Ramblers
- Full name: Ramblers Football Club
- Founded: 1874
- Dissolved: 1879
- Ground: Marsh Street, Walthamstow
- Secretary: 1875: T. B. Fairbairns, 1876 onwards: T. Murray Ford
| Home colours |

= Ramblers F.C. (England) =

English association football club

Ramblers F.C. was an English association football club from London.

==History==
The club was founded in 1874 as a spin-off of the Pilgrims side. Of the XI which started the first recorded Ramblers match, against Leyton F.C. in January 1875, 10 had played for Pilgrims in 1873–74, and, like the Pilgrims, the club limited playing membership to 60 members. At a time when a player could be a member or player of more than one club simultaneously, many of the Ramblers players also continued to play for Pilgrims. The club's most notable player was E. H. Topham, picked out by Charles Alcock as an active half-back with a sure kick, and who played for the Old Foresters in the Cup against the Pilgrims in 1881.

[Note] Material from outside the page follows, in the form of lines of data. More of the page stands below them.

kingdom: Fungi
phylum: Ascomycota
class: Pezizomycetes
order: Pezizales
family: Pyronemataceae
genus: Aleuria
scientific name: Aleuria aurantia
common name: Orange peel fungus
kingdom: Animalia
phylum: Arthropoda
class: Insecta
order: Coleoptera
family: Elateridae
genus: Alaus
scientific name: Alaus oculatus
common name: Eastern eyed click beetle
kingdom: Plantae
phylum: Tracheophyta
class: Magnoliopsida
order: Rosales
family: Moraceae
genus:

The club entered the FA Cup for the first time in 1875–76, and was drawn to play Maidenhead away. As Pilgrims had entered the Cup as well, players had to choose which of the two sides to represent; those who had chosen Pilgrims travelled to the tie by train with the Ramblers' select. Most of the first-choice Ramblers players decided to play for Pilgrims, and replacement players were former pupils of the Forest School of nearby Walthamstow, as they had not yet formed an old boys' club; the home side won 2–0.

In 1876–77, the dilemma of whom to represent became more acute, as Pilgrims and Ramblers were drawn together in the first round of the FA Cup. Again the better players chose to play for Pilgrims, who won 4–1. Normally, each side would nominate an umpire for the match, but the two sides were so closely linked that they agreed to ask Charles Alcock to be the sole umpire.

The same tie came out of the hat the following year, this time the Pilgrims winning in a replay at the Ramblers' ground, and again Alcock acting as sole umpire.

The club entered the FA Cup a final time in 1878–79, losing to Romford in the first round. There is no record of the club playing after the 1878–79 season, with some players reverting to the Pilgrims, although it retained membership of the Football Association until 1882.

==Colours==

The club's colours were dark red jerseys, dark blue knickers, and dark red stockings, originally with a dark red cap. In 1877, the club replaced the dark red with maroon, although in practice this may have been the same hue.

==Ground==

The club's first ground was at Hackney Downs, and it based itself at the Princess Alexandra Inn in Nightingale Road. From its second season it had a private ground in Walthamstow, a five minute walk from St James' railway station, and used The Chequers on Marsh Street for facilities. In 1877 it found a new ground slightly nearer to the station by the Cock Tavern.